裸盖菇素可能具有抗抑郁作用,但缺乏裸盖菇素与现有抗抑郁治疗方法的直接比较。
在一项涉及患有长期、中度至重度重度抑郁症患者的 2 期、双盲、随机、对照试验中,我们比较了 6 周内使用裸盖菇素与选择性 5-羟色胺再摄取抑制剂(SSRI)依地普仑的情况。患者以 1:1 的比例随机分配接受两次 25 毫克裸盖菇素,间隔 3 周,加 6 周每日安慰剂(裸盖菇素组)或两次 1 毫克裸盖菇素,间隔 3 周,加 6 周每日口服依地普仑(依地普仑组);所有患者均接受心理支持。主要结局是第 6 周时自我报告的 16 项快速抑郁症状清单(QIDS-SR-16)评分从基线的变化;评分范围为 0 至 27,分数越高表示抑郁程度越严重)。有 16 个次要结局,包括 QIDS-SR-16 反应(定义为评分下降>50%)和 QIDS-SR-16 缓解(定义为评分≤5)在第 6 周。

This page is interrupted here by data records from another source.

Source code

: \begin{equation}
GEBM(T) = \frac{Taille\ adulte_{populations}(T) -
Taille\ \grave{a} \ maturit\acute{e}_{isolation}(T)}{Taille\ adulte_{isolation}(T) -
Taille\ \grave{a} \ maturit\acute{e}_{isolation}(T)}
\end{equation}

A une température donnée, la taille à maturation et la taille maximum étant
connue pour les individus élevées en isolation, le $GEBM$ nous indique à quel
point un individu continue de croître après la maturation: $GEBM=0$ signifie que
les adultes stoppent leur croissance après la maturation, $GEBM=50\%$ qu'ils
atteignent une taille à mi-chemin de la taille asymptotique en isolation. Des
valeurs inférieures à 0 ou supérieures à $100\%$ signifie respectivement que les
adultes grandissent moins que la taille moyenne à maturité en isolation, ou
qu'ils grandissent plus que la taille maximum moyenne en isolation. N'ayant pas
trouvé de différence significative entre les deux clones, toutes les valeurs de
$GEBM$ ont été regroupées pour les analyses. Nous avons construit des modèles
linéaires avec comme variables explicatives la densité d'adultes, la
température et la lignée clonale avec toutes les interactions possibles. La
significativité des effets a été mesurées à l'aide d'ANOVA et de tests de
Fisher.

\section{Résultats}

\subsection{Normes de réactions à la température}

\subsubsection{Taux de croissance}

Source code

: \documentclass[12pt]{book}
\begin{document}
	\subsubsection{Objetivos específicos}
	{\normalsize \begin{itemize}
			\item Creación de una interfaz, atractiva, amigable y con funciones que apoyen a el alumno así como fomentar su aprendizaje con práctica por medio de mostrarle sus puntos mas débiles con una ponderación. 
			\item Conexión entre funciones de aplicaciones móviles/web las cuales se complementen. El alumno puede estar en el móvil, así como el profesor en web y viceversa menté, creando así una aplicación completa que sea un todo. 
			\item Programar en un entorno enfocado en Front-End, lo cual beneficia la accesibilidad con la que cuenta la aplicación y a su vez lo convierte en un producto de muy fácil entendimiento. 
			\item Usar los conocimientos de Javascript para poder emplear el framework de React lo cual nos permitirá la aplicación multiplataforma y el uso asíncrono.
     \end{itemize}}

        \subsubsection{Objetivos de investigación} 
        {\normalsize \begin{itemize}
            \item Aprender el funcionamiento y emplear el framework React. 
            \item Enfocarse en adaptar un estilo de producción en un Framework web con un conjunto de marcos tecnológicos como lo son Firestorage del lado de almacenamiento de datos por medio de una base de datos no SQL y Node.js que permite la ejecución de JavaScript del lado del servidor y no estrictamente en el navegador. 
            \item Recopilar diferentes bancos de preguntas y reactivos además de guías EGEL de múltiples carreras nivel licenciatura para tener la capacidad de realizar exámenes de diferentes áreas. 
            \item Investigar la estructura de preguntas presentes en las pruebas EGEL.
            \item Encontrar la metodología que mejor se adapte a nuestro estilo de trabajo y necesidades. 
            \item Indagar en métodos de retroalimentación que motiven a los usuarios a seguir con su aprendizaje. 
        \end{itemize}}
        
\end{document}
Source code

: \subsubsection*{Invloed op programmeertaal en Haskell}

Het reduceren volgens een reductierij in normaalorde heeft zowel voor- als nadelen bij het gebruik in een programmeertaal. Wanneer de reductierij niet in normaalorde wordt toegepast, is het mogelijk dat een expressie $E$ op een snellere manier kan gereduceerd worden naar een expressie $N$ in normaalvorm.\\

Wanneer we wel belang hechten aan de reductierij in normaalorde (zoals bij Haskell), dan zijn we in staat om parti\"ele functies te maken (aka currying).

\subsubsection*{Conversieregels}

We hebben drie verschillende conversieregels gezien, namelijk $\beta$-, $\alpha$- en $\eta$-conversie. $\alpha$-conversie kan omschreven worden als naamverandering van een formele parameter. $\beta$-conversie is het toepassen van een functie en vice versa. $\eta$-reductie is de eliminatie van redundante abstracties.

共有 59 名患者入组;30 名被分配到裸盖菇素组,29 名被分配到依地普仑组。裸盖菇素组基线时 QIDS-SR-16 的平均得分为 14.5,依地普仑组为 16.4。从基线到第 6 周,裸盖菇素组的评分变化平均值为-8.0±1.0 分,依地普仑组为-6.0±1.0 分,两组间差异为 2.0 分(95%置信区间[CI],-5.0 至 0.9)(P=0.17)。裸盖菇素组 70%的患者出现 QIDS-SR-16 反应,依地普仑组为 48%,两组间差异为 22 个百分点(95%CI,-3 至 48);QIDS-SR-16 缓解分别为 57%和 28%,两组间差异为 28 个百分点(95%CI,2 至 54)。其他次要结局通常有利于裸盖菇素而不是依地普仑,但分析未对多次比较进行校正。试验组的不良事件发生率相似。
根据第 6 周 QIDS-SR-16 抑郁评分的变化,本试验未显示在选定患者群体中裸盖菇素与依地普仑在抗抑郁作用方面有显著差异。次要结局通常有利于裸盖菇素而不是依地普仑,但这些结局的分析缺乏对多次比较的校正。需要更大和更长的试验来比较裸盖菇素与现有的抗抑郁药。(由亚历山大莫斯利慈善信托基金和帝国理工学院的迷幻研究中心资助;临床试验.gov 编号,NCT03429075。)